How strong are Bitlocker recovery keys?

Question

This is an example of a bitlocker recovery key;

820042-335825-646573-481530-265253-688132-339900-822810 

İs that key actually strong? It does not have any letters, it uses only numbers, so is it OK?

Answer 1

Based on official doc here, unofficial doc there, and confirmed by some experiments:

• A valid Bitlocker recovery key consists of eight exactly 6-digit decimal numbers separated by seven hyphens (-) or space ( ) signs. Each such number is of the form $11\times k$ with $k\in[0,2^{16})$, thus in $[000000,720885]$. Hence the question's example is not a valid Bitlocker recovery key: the first and last 6-digit numbers are out of range, and only the but-last is a multiple of 11.
• A valid Bitlocker recovery key thus has (at most) 8×16=128 bits of entropy.
• It gets slightly stretched, with on-disk salt, by an iterated (not memory-hard) SHA-256 hash with $2^{20}$ loops.

So that if a Bitlocker recovery key is competently and honestly generated (I have no idea), it's like 148-bit strong, which is expected to be very secure for some decades (save for Cryptographically Relevant Quantum Computers, which are quite hypothetical).

Note: When there is a Bitlocker recovery key (which is optional), the AES 256-bit Volume Master Key gets encrypted under that 148-bit strong stretched Bitlocker recovery key, and stored, theoretically reducing the strength of the overall encryption.

Answer 2

I've found this at this GitHub page that tries to specify the Bitlocker format from Microsoft:

A valid recovery password consists of 48 digits where every number is dividable by 11 with a remainder of 0. The result of a division by 11 of a number is a 16-bit value. The individual 16-bit values make up a 128-bit key.

This means that there is some error detection mechanism - this shows the importance of looking at the defined format rather than just a sample key.

If the digits and thus numbers would be fully random - which they are not - then they would be able to encode a $log_2(10^{48}) \approx 159$ bit key. So clearly the size of the password / key makes up for the small amount of possibilities per character. Both the calculated 159 bit and the indicated / correct answer of 128 bit strength are much stronger than a human generated password which averages about 42 bits or so if I remember correctly; such a password could be brute forced.

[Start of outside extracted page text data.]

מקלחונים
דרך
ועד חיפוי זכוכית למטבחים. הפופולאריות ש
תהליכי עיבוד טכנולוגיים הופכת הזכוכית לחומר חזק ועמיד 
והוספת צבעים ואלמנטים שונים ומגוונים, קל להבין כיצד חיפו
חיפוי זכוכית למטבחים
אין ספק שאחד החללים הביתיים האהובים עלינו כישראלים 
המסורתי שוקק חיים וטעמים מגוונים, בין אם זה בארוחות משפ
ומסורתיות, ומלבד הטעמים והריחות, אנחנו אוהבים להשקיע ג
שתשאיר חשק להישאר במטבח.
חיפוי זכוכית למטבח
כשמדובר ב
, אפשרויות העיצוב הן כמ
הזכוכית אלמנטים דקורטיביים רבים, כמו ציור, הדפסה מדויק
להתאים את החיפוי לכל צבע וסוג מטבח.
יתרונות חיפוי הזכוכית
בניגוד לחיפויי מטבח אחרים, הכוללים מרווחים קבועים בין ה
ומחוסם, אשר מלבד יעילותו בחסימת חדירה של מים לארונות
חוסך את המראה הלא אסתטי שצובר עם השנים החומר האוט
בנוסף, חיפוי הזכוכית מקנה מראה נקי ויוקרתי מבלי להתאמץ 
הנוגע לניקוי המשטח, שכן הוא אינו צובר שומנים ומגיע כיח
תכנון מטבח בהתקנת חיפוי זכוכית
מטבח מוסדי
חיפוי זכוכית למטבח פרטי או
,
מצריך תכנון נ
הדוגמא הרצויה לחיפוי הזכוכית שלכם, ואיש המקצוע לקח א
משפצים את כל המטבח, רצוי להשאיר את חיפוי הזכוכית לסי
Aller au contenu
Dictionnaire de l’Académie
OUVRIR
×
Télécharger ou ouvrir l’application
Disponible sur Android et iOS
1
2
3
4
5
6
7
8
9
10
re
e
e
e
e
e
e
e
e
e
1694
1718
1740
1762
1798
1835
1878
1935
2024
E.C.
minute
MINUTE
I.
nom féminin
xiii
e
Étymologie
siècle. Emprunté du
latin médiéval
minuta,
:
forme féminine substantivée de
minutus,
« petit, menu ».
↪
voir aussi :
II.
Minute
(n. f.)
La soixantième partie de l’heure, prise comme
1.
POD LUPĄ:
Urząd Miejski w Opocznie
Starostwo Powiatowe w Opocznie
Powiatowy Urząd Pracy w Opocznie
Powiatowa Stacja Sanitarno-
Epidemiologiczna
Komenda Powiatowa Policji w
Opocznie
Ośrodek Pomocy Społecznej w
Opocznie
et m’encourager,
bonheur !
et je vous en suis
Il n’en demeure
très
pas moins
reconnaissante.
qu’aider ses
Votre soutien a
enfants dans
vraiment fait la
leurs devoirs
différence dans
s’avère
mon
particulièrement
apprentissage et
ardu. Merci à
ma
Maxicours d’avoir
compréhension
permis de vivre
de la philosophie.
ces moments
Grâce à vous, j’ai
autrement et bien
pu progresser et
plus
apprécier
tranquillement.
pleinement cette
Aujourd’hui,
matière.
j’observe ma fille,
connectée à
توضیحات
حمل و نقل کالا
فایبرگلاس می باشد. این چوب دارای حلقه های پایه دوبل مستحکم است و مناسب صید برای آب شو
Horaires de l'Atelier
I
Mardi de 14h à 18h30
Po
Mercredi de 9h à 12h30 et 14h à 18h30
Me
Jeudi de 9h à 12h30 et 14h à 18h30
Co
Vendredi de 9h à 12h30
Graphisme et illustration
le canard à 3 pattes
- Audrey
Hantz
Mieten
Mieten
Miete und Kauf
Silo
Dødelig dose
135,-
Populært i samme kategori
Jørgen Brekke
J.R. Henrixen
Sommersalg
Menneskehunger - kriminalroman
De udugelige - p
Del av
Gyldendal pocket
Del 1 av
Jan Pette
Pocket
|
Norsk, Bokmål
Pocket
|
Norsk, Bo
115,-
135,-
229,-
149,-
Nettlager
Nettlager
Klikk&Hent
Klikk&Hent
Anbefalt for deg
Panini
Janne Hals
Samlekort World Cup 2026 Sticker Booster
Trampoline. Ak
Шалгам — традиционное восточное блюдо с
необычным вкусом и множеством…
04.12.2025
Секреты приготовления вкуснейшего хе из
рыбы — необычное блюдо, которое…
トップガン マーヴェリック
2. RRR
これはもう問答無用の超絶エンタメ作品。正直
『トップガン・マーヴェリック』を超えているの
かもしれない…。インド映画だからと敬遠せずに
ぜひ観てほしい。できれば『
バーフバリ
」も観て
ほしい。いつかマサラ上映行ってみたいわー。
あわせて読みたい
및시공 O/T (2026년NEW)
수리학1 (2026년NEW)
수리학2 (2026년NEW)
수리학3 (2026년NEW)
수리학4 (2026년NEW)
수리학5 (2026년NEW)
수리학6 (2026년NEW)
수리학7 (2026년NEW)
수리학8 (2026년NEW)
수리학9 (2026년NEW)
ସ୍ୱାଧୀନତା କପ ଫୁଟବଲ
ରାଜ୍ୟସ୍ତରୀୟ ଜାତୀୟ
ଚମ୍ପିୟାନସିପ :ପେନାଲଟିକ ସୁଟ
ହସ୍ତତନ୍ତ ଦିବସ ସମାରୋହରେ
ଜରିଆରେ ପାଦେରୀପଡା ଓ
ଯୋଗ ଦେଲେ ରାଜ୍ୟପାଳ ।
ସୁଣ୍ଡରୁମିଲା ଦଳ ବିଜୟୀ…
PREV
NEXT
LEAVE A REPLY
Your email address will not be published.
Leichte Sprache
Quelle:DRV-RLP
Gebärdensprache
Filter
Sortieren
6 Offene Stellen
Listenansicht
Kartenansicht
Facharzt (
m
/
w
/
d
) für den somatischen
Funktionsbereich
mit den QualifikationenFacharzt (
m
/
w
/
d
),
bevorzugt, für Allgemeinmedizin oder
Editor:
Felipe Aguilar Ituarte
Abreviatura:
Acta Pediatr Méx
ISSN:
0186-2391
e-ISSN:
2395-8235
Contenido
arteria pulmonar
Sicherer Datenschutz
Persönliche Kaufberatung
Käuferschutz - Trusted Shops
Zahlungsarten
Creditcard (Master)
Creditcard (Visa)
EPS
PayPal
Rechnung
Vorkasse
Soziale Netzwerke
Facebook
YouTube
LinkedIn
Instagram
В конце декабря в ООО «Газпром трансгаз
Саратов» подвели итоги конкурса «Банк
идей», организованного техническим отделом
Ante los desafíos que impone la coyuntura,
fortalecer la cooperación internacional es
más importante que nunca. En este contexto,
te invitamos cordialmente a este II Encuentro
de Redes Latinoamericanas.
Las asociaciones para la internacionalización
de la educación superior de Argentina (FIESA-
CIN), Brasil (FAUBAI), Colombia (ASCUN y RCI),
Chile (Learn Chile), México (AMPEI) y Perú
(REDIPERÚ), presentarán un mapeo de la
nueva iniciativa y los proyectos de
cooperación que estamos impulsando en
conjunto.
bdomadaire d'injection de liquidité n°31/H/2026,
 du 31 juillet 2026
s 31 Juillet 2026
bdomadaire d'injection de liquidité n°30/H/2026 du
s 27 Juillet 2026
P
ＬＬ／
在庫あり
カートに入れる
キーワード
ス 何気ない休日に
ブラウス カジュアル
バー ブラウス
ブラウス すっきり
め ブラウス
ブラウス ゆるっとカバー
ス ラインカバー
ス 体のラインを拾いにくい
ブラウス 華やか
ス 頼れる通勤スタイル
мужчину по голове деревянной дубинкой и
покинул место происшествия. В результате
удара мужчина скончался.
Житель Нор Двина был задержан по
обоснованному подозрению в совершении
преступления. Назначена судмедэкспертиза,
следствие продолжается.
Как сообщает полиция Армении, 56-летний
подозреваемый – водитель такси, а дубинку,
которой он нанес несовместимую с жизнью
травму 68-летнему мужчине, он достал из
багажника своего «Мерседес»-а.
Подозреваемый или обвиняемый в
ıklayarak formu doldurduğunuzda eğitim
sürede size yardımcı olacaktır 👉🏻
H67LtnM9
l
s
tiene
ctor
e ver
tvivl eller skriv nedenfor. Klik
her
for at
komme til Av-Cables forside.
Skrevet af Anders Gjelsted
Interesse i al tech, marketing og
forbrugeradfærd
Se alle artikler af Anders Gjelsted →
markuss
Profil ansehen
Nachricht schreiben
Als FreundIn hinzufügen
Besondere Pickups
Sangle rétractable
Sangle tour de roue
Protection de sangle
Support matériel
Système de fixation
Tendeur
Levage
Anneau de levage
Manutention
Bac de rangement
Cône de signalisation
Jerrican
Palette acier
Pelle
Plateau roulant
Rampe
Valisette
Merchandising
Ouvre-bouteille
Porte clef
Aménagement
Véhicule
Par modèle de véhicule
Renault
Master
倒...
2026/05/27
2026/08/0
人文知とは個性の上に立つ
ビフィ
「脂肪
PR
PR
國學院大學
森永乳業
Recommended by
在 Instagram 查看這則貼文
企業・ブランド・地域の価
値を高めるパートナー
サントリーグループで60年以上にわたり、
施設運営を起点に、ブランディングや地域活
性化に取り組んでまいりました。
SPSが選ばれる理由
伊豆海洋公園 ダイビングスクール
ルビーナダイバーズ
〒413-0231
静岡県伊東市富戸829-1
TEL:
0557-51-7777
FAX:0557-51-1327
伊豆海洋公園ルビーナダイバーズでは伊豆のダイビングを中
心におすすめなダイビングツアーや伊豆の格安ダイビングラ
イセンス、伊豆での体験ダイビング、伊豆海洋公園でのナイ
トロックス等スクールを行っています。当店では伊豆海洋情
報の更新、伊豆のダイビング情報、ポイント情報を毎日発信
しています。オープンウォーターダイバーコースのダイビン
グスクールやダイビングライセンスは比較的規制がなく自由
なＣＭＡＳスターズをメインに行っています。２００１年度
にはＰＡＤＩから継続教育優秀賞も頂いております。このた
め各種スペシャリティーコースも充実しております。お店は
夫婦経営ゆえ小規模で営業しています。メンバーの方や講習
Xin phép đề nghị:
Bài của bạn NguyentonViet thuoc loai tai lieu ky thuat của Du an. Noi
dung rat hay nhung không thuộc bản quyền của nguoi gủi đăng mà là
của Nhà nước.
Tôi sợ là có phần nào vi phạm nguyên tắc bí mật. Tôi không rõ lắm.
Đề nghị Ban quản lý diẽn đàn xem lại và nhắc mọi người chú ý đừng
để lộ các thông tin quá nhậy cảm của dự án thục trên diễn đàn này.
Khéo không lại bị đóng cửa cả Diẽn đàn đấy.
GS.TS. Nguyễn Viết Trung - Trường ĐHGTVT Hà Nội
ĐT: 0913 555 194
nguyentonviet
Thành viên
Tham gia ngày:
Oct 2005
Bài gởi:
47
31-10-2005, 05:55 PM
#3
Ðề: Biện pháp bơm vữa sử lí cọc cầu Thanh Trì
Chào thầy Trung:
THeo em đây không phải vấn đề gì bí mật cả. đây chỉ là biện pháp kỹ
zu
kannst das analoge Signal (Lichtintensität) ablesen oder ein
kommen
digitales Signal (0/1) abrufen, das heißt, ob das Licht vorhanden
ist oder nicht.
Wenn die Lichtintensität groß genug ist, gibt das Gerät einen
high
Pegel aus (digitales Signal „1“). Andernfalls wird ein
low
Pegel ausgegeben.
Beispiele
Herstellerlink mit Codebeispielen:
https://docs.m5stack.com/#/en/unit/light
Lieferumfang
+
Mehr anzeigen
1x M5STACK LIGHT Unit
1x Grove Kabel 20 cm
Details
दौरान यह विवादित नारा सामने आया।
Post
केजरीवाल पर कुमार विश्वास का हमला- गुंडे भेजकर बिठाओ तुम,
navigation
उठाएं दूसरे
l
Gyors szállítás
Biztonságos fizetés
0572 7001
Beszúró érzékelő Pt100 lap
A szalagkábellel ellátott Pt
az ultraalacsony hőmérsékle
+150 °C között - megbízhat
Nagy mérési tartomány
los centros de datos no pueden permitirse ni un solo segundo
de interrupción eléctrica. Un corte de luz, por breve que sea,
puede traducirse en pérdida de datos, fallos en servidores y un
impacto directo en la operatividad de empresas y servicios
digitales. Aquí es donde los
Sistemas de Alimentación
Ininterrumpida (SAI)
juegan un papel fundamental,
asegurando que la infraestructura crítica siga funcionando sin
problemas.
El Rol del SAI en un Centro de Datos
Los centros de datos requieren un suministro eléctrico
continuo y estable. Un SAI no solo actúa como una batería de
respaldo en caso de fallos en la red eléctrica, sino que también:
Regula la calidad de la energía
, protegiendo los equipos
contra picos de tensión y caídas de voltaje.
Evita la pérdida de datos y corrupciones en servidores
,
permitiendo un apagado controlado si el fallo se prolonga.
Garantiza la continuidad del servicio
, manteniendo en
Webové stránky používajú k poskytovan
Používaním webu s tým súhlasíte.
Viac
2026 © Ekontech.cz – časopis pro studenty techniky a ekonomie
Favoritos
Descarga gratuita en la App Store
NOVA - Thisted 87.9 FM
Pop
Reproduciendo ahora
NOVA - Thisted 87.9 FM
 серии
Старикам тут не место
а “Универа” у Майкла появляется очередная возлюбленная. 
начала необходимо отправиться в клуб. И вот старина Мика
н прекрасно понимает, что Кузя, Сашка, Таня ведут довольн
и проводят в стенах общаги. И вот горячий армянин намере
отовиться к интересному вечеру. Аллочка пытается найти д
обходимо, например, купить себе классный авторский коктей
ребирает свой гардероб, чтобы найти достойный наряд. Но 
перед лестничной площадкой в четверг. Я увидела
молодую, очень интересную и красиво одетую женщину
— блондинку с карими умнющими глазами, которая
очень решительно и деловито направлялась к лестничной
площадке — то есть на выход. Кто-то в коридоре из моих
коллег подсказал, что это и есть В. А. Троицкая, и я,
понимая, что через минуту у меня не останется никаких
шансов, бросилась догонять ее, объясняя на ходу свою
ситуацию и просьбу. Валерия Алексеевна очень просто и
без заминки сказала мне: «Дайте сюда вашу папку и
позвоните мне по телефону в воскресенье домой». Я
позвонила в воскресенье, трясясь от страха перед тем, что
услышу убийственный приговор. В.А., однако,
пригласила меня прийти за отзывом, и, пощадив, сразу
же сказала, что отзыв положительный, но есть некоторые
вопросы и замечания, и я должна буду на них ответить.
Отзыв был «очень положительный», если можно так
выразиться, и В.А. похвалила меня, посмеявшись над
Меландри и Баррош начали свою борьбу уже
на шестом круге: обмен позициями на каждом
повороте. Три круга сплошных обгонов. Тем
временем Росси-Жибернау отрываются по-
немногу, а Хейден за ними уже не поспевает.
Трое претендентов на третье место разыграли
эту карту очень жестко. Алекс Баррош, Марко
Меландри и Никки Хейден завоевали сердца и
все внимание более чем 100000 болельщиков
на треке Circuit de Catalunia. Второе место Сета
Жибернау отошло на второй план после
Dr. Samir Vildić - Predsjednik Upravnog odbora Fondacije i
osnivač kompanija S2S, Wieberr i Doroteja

128 bit symmetric keys - which I assume is used here (apparently after a key stretching algorithm - see the other answer , which is not really needed for this kind of key strength) - are considered strong. They may not be fully protected against a pretty large quantum computer. We currently don't know if quantum computers can scale to that size; currently they are definitely not around, but you could store encrypted information until one becomes available, if ever. Normally Bitlocker uses AES as a block cipher.